Just to clarify, I have no intention of posting anything on YouTube. No way would I do that now. It would have been fun twenty years ago when I was sillier, more adventurous and less proper. In my younger years, I did not care about haters. It was fortuitous that there was no You tube then. Now, it would be professional suicide and my son would probably disown me, LOL.

Lip-syncing is an art. Not everyone can pull it off. There are a few ordinary people who are just plain amazing when they channel their inner Taylor or Meghan. They get the rhythm and the words right and they make us suspend our disbelief. Then there are some epic fails. Just watch those countless videos of failed lip-syncs by some wanna-bees. Even professional singers embarrass themselves when they could not sing along believably to their own canned music.

Here are some of my favorite lip-sync moments:

Remember this from 2005? “BackDorm Boys” - Two Chinese boys lipsynced to the Backstreet Boys “I want it that way”.

Rhian Ramos with Moymoy Palaboy

Famous people love to do battles on who can move their lips along and entertain us mere mortals.

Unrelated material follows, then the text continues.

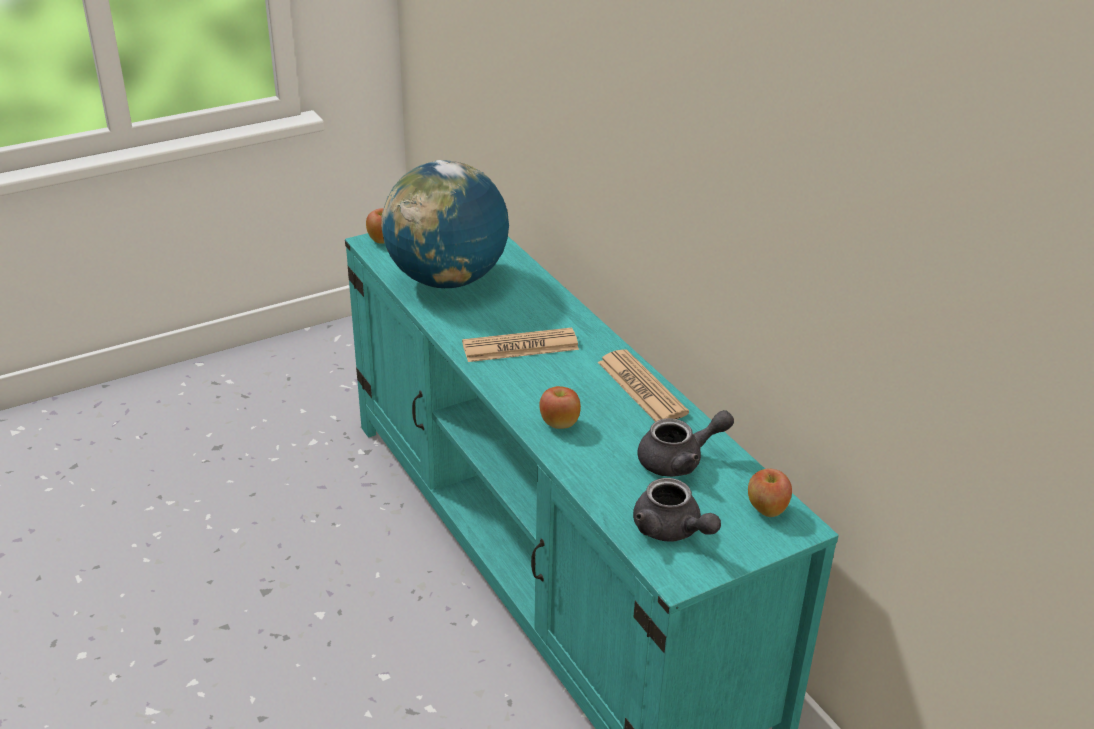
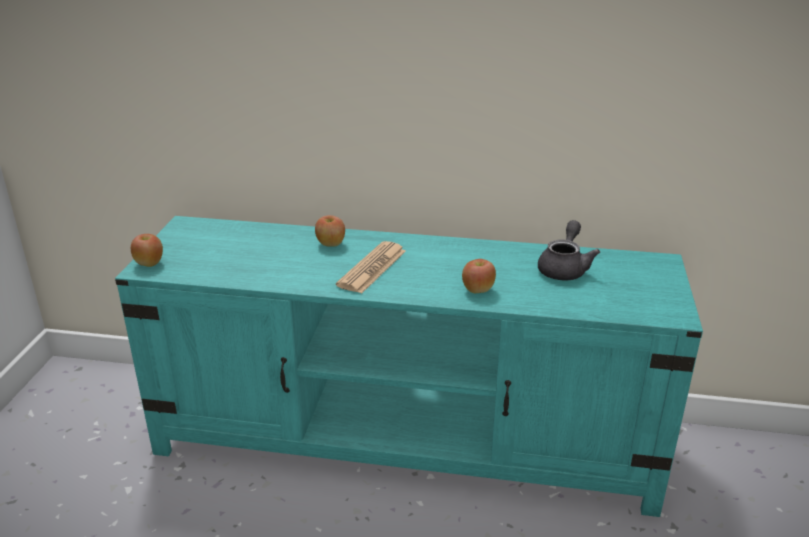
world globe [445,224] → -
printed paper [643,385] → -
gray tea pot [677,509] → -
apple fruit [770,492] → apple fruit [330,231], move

So, I would like to assure my family and friends that I am not serious in uploading anything anywhere. It is just fun to sing along to Nicki Minaj while driving through Belt Parkway. It is liberating to pretend that we can sing. But maybe some of my friends would try. Maybe Tet can do Arianna and Erwin can surprise us with his Katy Perry impersonation. I just wonder, if a cop can do it, so can a nurse.